Quitute baiano deixa caráter religioso e vira um produto de apelo meramente turístico, diz pesquisadora da UnB.

Um dos símbolos mais fortes da culinária afro-brasileira, que desembarcou no Brasil junto com os escravos, está sendo descaracterizado. Originado nos cultos de candomblé, onde servia como uma oferenda à Oiá, ou Iansã, rainha dos raios e dos ventos, o acarajé hoje é um produto comercial que visa quase exclusivamente o lucro. Além disso, hoje pode ser feito por homens, algo incomum até pouco tempo atrás.


O assunto foi abordado na tese de doutorado defendida por Gerlaine Martini, do Departamento de Antropologia (DAN) da UnB. “O acarajé passou a ser vendido como um mero produto turístico. Antigamente era uma atividade tradicional e religiosa das baianas, muitas delas hoje convertidas à religião evangélica. O acarajé está iniciando um processo de industrialização”, afirma Gerlaine.


Embora o ofício seja secularmente feminino, aos poucos os homens adentraram nesse território. O fenômeno teve origem pela falta de herdeiras da tradição em uma empresa familiar de Salvador. Assim, as baianas autorizaram o primeiro representante masculino na tarefa, a fim de “inseri-lo no mercado de trabalho”, concessão que só ocorria em casos de morte de parentes mulheres na família, como avós, mães e filhas. Para o candomblé, é uma “transgressão”, uma vez que suas regras diferenciam os ofícios masculinos dos femininos.


Outro aspecto de mudança na tradição ocorre quando adeptas do candomblé se tornam protestantes. Mesmo professando uma nova crença, desejam manter sua fonte de renda. Para isso, decidem retirar todos os signos que liguem o quitute à religião africana, como a roupa branca, o turbante e as contas no pescoço. Desfiguram o ofício ao querer que o acarajé seja visto não como uma oferenda, mas apenas como uma refeição. Ou um fruto da terra, como dizem as baianas tradicionais.

Para completar, com o boom do turismo nas décadas de 1980 e 1990, a iguaria começou a ser vendida em barracas de praia, lanchonetes, supermercados e delicatessens, constituindo uma impessoalidade absolutamente contrária à figura da baiana que preparava o alimento artesanalmente, vestia suas roupas típicas e levava o tabuleiro para lugares que remetem aos “cantos”. Esses eram os locais onde os escravos vendiam produtos no período colonial, como meio de subsistência e de obter dinheiro para os centros religiosos.

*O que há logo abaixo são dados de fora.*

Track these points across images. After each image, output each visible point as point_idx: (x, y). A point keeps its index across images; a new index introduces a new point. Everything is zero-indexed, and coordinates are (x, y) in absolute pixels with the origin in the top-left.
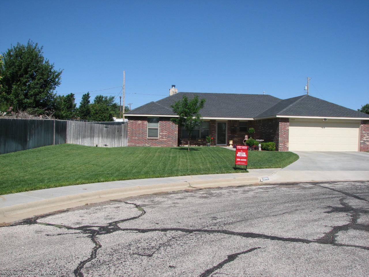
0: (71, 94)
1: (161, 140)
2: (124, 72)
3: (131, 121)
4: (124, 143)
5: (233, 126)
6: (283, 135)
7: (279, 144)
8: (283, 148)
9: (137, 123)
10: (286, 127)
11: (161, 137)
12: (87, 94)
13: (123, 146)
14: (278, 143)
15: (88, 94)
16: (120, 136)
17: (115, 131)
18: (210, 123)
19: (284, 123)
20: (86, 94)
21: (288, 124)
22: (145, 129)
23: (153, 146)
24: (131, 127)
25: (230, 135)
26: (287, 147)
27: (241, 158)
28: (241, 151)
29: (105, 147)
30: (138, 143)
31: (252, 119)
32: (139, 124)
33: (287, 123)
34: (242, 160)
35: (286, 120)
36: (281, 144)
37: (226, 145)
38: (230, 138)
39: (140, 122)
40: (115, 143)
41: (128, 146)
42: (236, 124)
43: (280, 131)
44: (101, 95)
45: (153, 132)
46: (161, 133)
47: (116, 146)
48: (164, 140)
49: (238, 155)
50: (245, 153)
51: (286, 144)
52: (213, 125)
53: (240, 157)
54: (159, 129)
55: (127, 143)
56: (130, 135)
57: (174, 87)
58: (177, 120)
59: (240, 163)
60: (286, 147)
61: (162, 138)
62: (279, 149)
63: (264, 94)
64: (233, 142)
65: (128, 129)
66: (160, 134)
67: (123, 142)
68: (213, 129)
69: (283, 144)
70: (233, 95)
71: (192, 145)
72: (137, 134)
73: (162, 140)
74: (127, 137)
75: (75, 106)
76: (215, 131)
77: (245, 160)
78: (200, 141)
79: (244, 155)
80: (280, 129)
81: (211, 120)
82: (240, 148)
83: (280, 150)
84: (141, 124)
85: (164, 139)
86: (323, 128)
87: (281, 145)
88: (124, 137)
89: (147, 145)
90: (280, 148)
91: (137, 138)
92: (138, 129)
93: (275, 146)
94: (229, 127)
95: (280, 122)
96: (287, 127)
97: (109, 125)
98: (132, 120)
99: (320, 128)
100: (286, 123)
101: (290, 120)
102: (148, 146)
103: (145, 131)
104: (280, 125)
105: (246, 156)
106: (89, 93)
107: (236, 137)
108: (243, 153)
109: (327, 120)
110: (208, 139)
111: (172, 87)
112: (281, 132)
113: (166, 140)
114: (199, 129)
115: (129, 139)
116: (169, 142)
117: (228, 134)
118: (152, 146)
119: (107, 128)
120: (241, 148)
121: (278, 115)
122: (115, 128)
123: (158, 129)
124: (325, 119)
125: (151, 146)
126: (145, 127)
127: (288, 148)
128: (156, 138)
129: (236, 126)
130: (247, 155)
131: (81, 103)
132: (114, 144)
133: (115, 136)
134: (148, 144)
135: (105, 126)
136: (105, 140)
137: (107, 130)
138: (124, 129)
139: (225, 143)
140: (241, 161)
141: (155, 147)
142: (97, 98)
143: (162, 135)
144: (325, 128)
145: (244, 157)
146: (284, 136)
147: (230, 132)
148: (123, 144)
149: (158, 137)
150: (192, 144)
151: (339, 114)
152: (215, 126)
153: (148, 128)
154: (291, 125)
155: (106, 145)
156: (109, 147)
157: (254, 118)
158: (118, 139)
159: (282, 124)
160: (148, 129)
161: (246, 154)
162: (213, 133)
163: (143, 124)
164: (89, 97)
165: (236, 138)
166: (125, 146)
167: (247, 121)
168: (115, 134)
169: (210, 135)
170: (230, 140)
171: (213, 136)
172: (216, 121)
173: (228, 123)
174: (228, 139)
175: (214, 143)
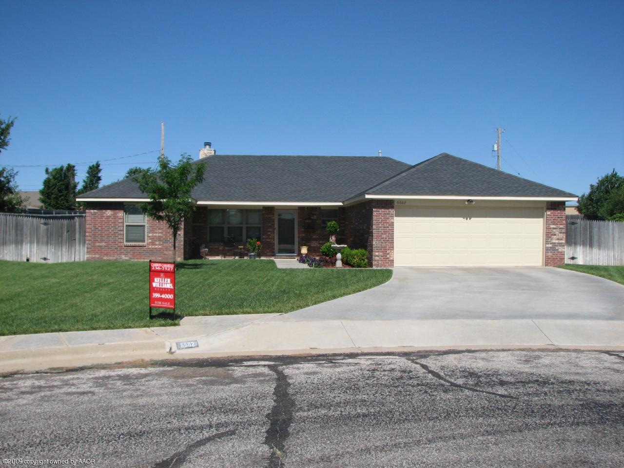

PATRIMÔNIO - Foi nesse contexto que a Associação de Baianas de Acarajé e do Mingau do Estado da Bahia (Abam), o Centro de Estudos Afro-Orientais da Universidade Federal da Bahia (UFBA) e o Terreiro Ilê Axé Opô Afonjá entraram com um pedido de inclusão do ofício das baianas do acarajé como patrimônio cultural - e do acarajé como bem imaterial - no Instituto do Patrimônio Histórico e Artístico Nacional (Iphan), do Ministério da Cultura (Minc), concedido em 2004.

Somado a isso, a Prefeitura de Salvador criou o Decreto Municipal 12.175/1998 e outras portarias a fim de regulamentar a profissão da baiana do acarajé. A documentação estabelece regras para indumentária, padroniza o tabuleiro e estipula regras de higiene e manuseio.

Entretanto, ao mesmo tempo em que esse conjunto de decisões protege um saber antigo, também explicita a influência dos interesses políticos numa atividade que já havia se tornado vantajosa do ponto de vista econômico. “O governo já não pode mais abrir mão de interceder porque o acarajé se tornou uma fonte de renda, carregada de exotismo e que tem apelo para o marketing turístico. Por isso, se posiciona ao lado das baianas”, afirma.

PRECONCEITO - Nos primórdios da atividade na Bahia, as mulheres negras eram perseguidas pelos senhores e autoridades por serem adeptas do candomblé. Muitas eram acusadas de causar brigas e consideradas símbolo de atraso e falta de cuidados com o preparo do alimento. A visão dessa época parece ter permanecido, e tomou novos contornos a partir da recente polêmica sobre acarajés supostamente “contaminados”. “A higiene está ligada ao preconceito racial, mas agora elas possuem força para lutar, pois ganharam importância econômica”, esclarece a pesquisadora.

Se as flexibilizações de religião e tradição vão ou não fortalecer o quitute, somente o tempo mostrará. A pesquisadora, entretanto, confia no gosto do soteropolitano, que valoriza o autêntico acarajé, feito com feijão fradinho comprado na feira, frito na hora, recheado com camarão seco e preparado segundo as regras do candomblé, que oferece a Iansã os sete primeiros bolinhos, lançados na rua.